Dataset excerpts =
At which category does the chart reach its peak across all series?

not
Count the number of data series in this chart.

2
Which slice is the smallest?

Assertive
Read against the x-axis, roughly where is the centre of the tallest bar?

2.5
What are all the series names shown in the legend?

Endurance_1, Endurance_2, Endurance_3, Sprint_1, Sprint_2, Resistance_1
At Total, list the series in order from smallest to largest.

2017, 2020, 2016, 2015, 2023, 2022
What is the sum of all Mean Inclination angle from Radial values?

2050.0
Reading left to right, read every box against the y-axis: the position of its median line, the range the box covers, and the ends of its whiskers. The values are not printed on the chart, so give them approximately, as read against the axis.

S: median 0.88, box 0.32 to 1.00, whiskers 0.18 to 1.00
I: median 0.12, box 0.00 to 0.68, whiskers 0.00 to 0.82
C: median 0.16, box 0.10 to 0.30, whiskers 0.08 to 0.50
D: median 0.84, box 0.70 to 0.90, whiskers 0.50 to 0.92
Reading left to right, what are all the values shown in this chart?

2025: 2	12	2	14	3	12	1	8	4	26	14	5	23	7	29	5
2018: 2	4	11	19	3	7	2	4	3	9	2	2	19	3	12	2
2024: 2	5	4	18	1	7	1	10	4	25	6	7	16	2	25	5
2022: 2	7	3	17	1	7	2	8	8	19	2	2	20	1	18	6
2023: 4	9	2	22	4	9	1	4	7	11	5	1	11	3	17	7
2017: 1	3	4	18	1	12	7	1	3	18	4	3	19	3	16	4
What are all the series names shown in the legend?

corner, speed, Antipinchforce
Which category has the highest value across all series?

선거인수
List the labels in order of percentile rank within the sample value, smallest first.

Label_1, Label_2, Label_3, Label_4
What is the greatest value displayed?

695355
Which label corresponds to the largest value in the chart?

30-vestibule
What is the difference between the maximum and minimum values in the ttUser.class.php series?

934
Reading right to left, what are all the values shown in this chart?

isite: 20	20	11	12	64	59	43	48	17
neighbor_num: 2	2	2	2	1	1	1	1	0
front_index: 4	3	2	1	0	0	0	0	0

What to do =
Arrange every line of the records above as a numbered list, one line per item, and leave out the blank lines.

Response =
1. At which category does the chart reach its peak across all series?
2. not
3. Count the number of data series in this chart.
4. 2
5. Which slice is the smallest?
6. Assertive
7. Read against the x-axis, roughly where is the centre of the tallest bar?
8. 2.5
9. What are all the series names shown in the legend?
10. Endurance_1, Endurance_2, Endurance_3, Sprint_1, Sprint_2, Resistance_1
11. At Total, list the series in order from smallest to largest.
12. 2017, 2020, 2016, 2015, 2023, 2022
13. What is the sum of all Mean Inclination angle from Radial values?
14. 2050.0
15. Reading left to right, read every box against the y-axis: the position of its median line, the range the box covers, and the ends of its whiskers. The values are not printed on the chart, so give them approximately, as read against the axis.
16. S: median 0.88, box 0.32 to 1.00, whiskers 0.18 to 1.00
17. I: median 0.12, box 0.00 to 0.68, whiskers 0.00 to 0.82
18. C: median 0.16, box 0.10 to 0.30, whiskers 0.08 to 0.50
19. D: median 0.84, box 0.70 to 0.90, whiskers 0.50 to 0.92
20. Reading left to right, what are all the values shown in this chart?
21. 2025: 2	12	2	14	3	12	1	8	4	26	14	5	23	7	29	5
22. 2018: 2	4	11	19	3	7	2	4	3	9	2	2	19	3	12	2
23. 2024: 2	5	4	18	1	7	1	10	4	25	6	7	16	2	25	5
24. 2022: 2	7	3	17	1	7	2	8	8	19	2	2	20	1	18	6
25. 2023: 4	9	2	22	4	9	1	4	7	11	5	1	11	3	17	7
26. 2017: 1	3	4	18	1	12	7	1	3	18	4	3	19	3	16	4
27. What are all the series names shown in the legend?
28. corner, speed, Antipinchforce
29. Which category has the highest value across all series?
30. 선거인수
31. List the labels in order of percentile rank within the sample value, smallest first.
32. Label_1, Label_2, Label_3, Label_4
33. What is the greatest value displayed?
34. 695355
35. Which label corresponds to the largest value in the chart?
36. 30-vestibule
37. What is the difference between the maximum and minimum values in the ttUser.class.php series?
38. 934
39. Reading right to left, what are all the values shown in this chart?
40. isite: 20	20	11	12	64	59	43	48	17
41. neighbor_num: 2	2	2	2	1	1	1	1	0
42. front_index: 4	3	2	1	0	0	0	0	0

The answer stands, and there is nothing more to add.